[WHAT IS ASKED]
(1) Using the E-Sign Act article below, answer each question on its own line, marked (a), (b), (c):
(a) On what date did the act become effective?
(b) What does the article call the most important effect of the act?
(c) What legal responsibilities will online "transferable records" carry?
(2) Proceed with the E-Sign Act article below, writing on from after its last sentence.

[PROVIDED PASSAGE]
%%
New E-Sign Act Expands Use of Online Transactions

By:

ON OCT. 1, 2000, the newly enacted Electronic Signatures and Global and National Commerce Act became effective. Under this new federal law, businesses, individuals and governmental bodies will be able to use electronic technology to form and sign contracts, to execute and deliver real estate deeds and leases and to send and receive many of the notices and disclosures required by various laws via electronic media. Most importantly, the act eliminates legal barriers to forming contracts online. Customers will be able to open accounts online, vendors will be able to agree to payment terms via e-mail and eventually borrowers will be able to execute online "transferable records," which will carry the same legal responsibilities as promissory notes.
%%
[EXTRACTED RECORDS]
%%
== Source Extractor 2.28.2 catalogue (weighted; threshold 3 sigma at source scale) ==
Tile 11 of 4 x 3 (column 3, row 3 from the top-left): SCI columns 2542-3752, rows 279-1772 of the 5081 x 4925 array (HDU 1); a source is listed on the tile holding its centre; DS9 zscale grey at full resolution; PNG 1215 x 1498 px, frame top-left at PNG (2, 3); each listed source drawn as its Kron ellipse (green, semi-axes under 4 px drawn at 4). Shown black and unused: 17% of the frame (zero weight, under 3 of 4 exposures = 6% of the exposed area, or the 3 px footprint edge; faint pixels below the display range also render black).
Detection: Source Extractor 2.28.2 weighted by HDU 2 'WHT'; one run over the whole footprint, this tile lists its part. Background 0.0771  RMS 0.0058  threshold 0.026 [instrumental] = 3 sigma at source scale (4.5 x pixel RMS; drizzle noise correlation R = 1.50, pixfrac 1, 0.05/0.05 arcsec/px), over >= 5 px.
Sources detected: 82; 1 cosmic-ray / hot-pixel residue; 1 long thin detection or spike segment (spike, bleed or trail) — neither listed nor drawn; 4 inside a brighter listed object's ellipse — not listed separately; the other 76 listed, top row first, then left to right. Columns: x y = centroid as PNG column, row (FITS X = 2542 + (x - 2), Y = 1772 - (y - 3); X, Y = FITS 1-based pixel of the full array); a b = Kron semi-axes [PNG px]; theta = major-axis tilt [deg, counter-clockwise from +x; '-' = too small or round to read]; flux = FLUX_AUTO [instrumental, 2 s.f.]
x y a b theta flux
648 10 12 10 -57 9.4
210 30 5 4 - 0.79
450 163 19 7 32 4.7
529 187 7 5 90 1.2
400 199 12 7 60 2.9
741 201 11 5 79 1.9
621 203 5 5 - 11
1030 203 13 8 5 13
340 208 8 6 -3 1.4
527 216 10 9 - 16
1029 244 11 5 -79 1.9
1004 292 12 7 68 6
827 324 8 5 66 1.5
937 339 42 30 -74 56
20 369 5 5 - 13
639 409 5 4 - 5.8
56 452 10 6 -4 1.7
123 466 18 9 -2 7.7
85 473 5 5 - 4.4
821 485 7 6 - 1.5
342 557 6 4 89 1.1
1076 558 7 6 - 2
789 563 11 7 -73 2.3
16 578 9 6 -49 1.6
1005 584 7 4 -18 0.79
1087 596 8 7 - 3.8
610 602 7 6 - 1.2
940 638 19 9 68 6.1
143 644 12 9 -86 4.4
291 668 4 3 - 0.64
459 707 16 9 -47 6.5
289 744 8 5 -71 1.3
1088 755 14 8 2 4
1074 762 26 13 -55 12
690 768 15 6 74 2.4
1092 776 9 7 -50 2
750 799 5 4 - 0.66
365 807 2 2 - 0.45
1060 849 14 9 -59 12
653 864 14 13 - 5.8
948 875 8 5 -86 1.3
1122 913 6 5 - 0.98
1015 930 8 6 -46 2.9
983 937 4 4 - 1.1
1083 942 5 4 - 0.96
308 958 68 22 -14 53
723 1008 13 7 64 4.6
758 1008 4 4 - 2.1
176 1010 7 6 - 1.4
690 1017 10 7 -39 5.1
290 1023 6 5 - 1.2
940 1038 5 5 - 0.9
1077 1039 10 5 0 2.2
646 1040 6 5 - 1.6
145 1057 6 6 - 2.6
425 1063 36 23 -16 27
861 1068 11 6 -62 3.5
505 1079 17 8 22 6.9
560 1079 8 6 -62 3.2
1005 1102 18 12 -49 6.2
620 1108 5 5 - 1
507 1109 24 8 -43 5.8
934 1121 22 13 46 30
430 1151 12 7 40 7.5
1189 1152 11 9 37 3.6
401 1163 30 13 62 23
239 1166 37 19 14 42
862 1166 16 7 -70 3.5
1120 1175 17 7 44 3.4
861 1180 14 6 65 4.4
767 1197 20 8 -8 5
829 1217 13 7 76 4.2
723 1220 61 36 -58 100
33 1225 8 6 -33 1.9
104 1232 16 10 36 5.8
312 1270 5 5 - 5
%%
[RESPONSES IN ORDER]
(1)
(a) Oct. 1, 2000
(b) It eliminates legal barriers to forming contracts online.
(c) The same legal responsibilities as promissory notes.

(2)
To date, the tremendous surge in electronic commerce has been constrained by public uncertainty as to whether signatures delivered electronically may be enforced to the same extent as manual signatures, and if so, by the inability to predict how signatures deemed acceptable locally might be treated under the laws of other states. The E-Sign Act resolves these concerns by providing that to the extent a transaction occurs in interstate commerce, electronic signatures are to have the same legal effect as manual signatures, and by deeming those laws that require certain agreements to be in writing (e.g., the common law Statute of Frauds and certain consumer protection laws) be satisfied when the agreement is captured in a reliable electronic format. Looking to the future, electronic records and electronic signatures are defined broadly to include information delivered by optical cable or transmitted wirelessly utilizing infrared.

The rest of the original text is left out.